• _ASSIGNMENT_:
Pick out every line of the records that contains the word "Other". Case counts.
==================================================
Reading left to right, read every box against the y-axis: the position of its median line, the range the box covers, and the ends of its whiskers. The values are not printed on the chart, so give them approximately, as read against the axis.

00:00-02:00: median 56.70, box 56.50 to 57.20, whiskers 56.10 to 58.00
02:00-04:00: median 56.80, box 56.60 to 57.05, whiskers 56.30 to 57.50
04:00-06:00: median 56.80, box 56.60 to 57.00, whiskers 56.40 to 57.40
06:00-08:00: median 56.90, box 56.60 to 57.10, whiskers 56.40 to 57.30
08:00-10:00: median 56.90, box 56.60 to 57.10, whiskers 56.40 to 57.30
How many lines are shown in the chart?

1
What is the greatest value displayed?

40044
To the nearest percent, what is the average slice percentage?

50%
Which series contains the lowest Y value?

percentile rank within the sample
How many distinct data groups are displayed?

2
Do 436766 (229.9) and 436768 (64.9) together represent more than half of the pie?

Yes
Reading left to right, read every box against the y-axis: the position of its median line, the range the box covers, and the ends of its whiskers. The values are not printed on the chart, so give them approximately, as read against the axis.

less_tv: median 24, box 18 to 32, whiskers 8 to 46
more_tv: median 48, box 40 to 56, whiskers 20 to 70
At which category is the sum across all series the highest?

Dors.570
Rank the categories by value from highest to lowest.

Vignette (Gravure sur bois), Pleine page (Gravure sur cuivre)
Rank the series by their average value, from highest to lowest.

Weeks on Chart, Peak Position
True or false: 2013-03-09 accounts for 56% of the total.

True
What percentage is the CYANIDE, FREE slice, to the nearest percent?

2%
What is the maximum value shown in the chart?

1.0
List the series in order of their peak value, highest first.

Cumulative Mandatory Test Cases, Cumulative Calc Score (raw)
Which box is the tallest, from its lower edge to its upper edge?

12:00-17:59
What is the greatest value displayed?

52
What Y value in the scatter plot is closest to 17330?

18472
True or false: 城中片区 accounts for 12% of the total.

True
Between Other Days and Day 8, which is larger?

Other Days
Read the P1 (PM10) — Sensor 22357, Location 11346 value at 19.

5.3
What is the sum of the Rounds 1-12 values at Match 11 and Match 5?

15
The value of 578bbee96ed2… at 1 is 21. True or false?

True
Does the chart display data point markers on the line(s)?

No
==================================================
• _ANSWER BELOW_:
Between Other Days and Day 8, which is larger?
Other Days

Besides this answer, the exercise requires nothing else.